# [PASSAGE SHOWN]
Problem Set #02
Statistics 506

Due: Sept 26, 10am on Canvas

Instructions

  • Review the attribution of sources discussions.
  • Submit the output of your Quarto document on Canvas. The output should include a link to your GitHub repository for this assignment.
  • Unless otherwise explicitly stated, all problems should be solved in R.
  • Your output file should include all code required to solve the problem. Code folding may be useful to make the output more readable.
  • Use a consistent and readable code style for your code. Lack of a consistent and readable code style will negatively affect your grade.
  • Some of these exercises may require you to use commands or techniques that were not covered in class or in the course notes. You can use the web as needed to identify appropriate approaches. Part of the purpose of these exercises is for you to learn to be resourceful and self sufficient. Questions are welcome at all times, but please make an attempt to locate relevant information yourself first.

New instructions

These are modifications to the instructions from the first problem set. They will move into the general instructions in the next problem set.

  • Be sure to properly document any functions you write using roxygen, and add comments as appropriate to make it clear what you are doing.
  • If submitting an HTML file, please make sure to make it self-contained.

Problem 1 - Dice Game

Let’s play a dice game. It costs $2 to play. You roll a single 6-sided die.

  • On a roll of 2, 4, or 6, you win the amount on the roll (e.g. a roll of 4 wins $4).
  • On a roll of 1, 3, or 5, you lose.

We’re going to implement this in different ways. Each function takes in as input the number of dice to roll, and each function returns your total winnings or loses. E.g.

> play_dice(10)
[1] 4

> play_dice(10)
[1] -6
  • Version 1: Implement this game using a loop over the die rolls.
  • Version 2: Implement this game using built-in R vectorized functions.
  • Version 3: Implement this by collapsing the die rolls into a single table(). (Hint: Be careful indexing the table - what happens if you make a table of 5 dice rolls? You may need to look to other resources for how to solve this.)
  • Version 4: Implement this game by using one of the “apply” functions.

# [DIRECTIONS]
Retype the Problem Set #02 page above in full, word for word.

# [EXTRACTED DATA]
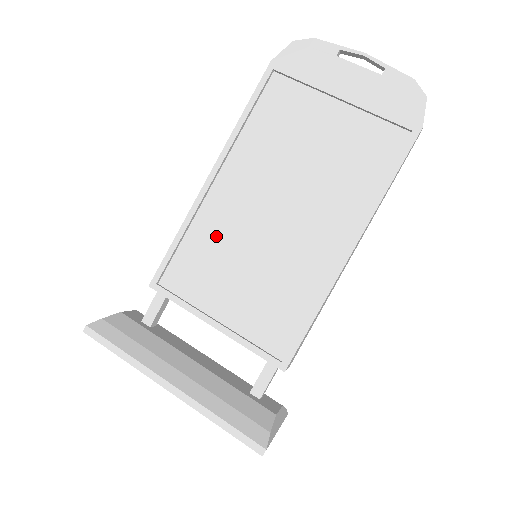
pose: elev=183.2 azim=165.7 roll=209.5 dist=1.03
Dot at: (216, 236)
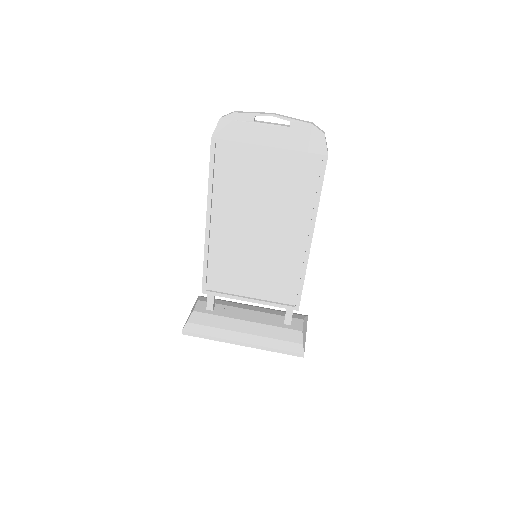
Dot at: (227, 254)
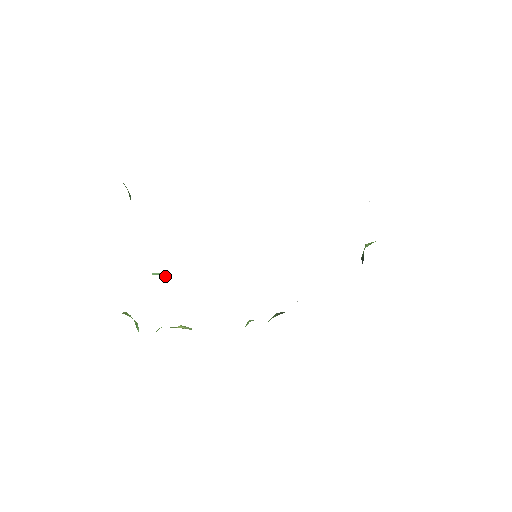
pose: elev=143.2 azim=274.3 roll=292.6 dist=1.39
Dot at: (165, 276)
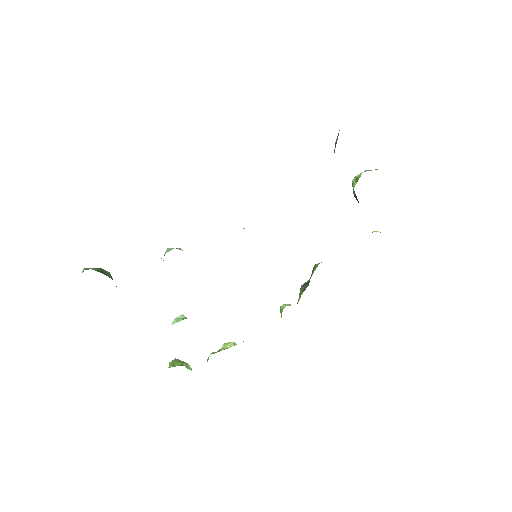
Dot at: (185, 317)
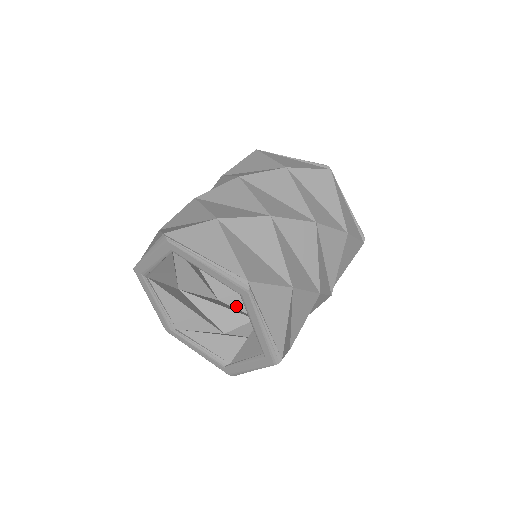
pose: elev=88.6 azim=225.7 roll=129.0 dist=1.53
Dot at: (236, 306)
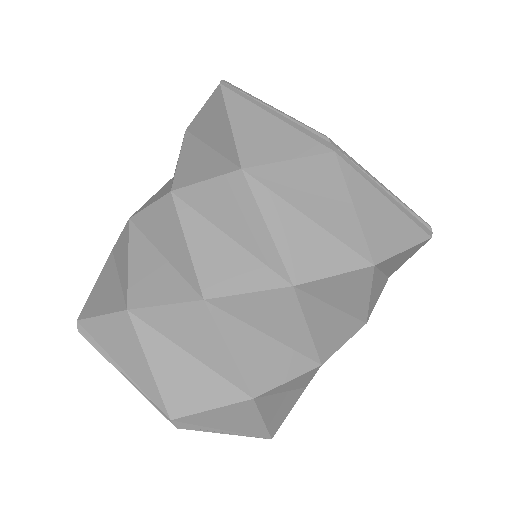
Dot at: occluded
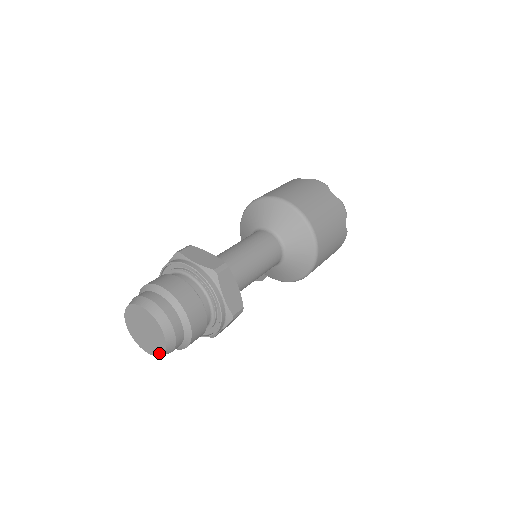
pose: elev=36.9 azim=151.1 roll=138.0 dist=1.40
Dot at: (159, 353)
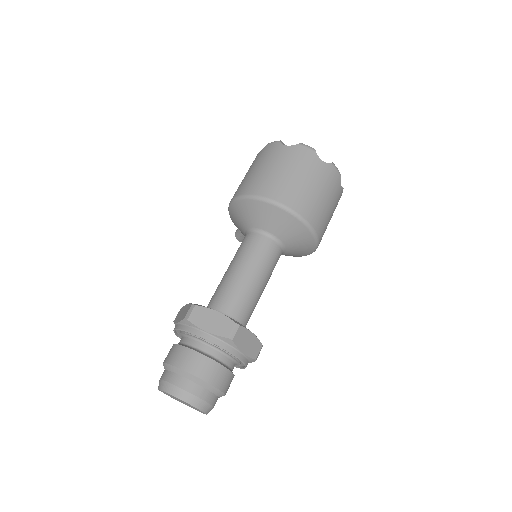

# [SOLUTION TO THE PROBLEM]
Problem Set #02
Statistics 506

Due: Sept 26, 10am on Canvas

Instructions

  • Review the attribution of sources discussions.
  • Submit the output of your Quarto document on Canvas. The output should include a link to your GitHub repository for this assignment.
  • Unless otherwise explicitly stated, all problems should be solved in R.
  • Your output file should include all code required to solve the problem. Code folding may be useful to make the output more readable.
  • Use a consistent and readable code style for your code. Lack of a consistent and readable code style will negatively affect your grade.
  • Some of these exercises may require you to use commands or techniques that were not covered in class or in the course notes. You can use the web as needed to identify appropriate approaches. Part of the purpose of these exercises is for you to learn to be resourceful and self sufficient. Questions are welcome at all times, but please make an attempt to locate relevant information yourself first.

New instructions

These are modifications to the instructions from the first problem set. They will move into the general instructions in the next problem set.

  • Be sure to properly document any functions you write using roxygen, and add comments as appropriate to make it clear what you are doing.
  • If submitting an HTML file, please make sure to make it self-contained.

Problem 1 - Dice Game

Let’s play a dice game. It costs $2 to play. You roll a single 6-sided die.

  • On a roll of 2, 4, or 6, you win the amount on the roll (e.g. a roll of 4 wins $4).
  • On a roll of 1, 3, or 5, you lose.

We’re going to implement this in different ways. Each function takes in as input the number of dice to roll, and each function returns your total winnings or loses. E.g.

> play_dice(10)
[1] 4

> play_dice(10)
[1] -6
  • Version 1: Implement this game using a loop over the die rolls.
  • Version 2: Implement this game using built-in R vectorized functions.
  • Version 3: Implement this by collapsing the die rolls into a single table(). (Hint: Be careful indexing the table - what happens if you make a table of 5 dice rolls? You may need to look to other resources for how to solve this.)
  • Version 4: Implement this game by using one of the “apply” functions.